▶ _What the exercise asks_:
Could you convert the rows below into a Markdown table with the columns No. and Text, numbering each row and skipping any blank ones, and leave the pictures out of it?

▶ _Material for this task_:
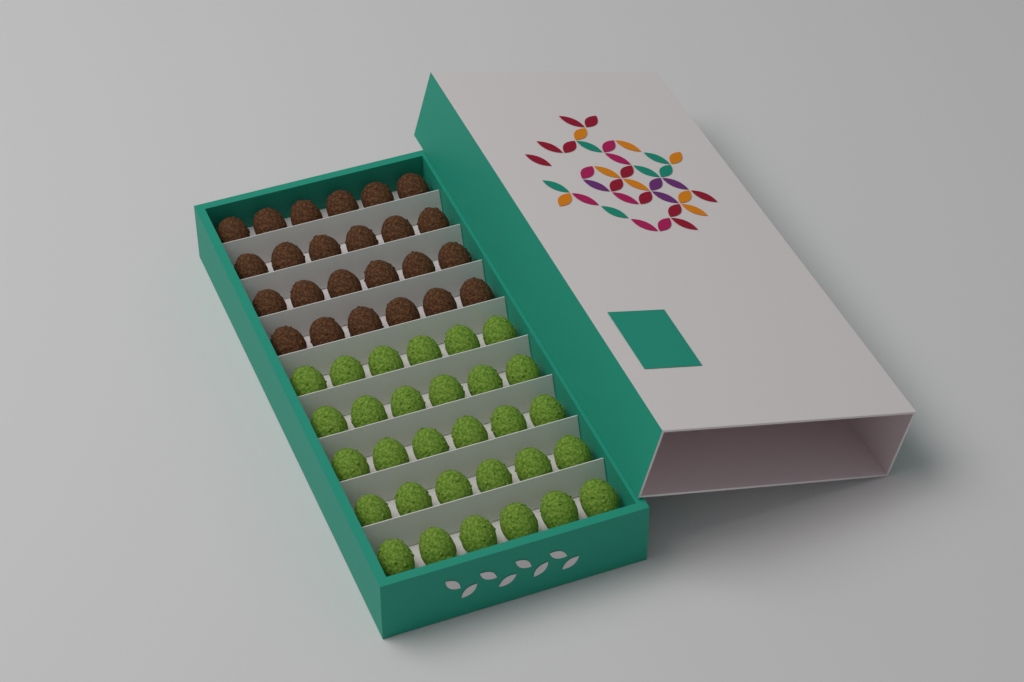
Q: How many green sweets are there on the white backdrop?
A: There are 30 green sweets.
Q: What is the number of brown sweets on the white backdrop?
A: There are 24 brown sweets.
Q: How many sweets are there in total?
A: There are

▶ _Response_:
| No. | Text |
|---|---|
| 1 | Q: How many green sweets are there on the white backdrop? |
| 2 | A: There are 30 green sweets. |
| 3 | Q: What is the number of brown sweets on the white backdrop? |
| 4 | A: There are 24 brown sweets. |
| 5 | Q: How many sweets are there in total? |
| 6 | A: There are |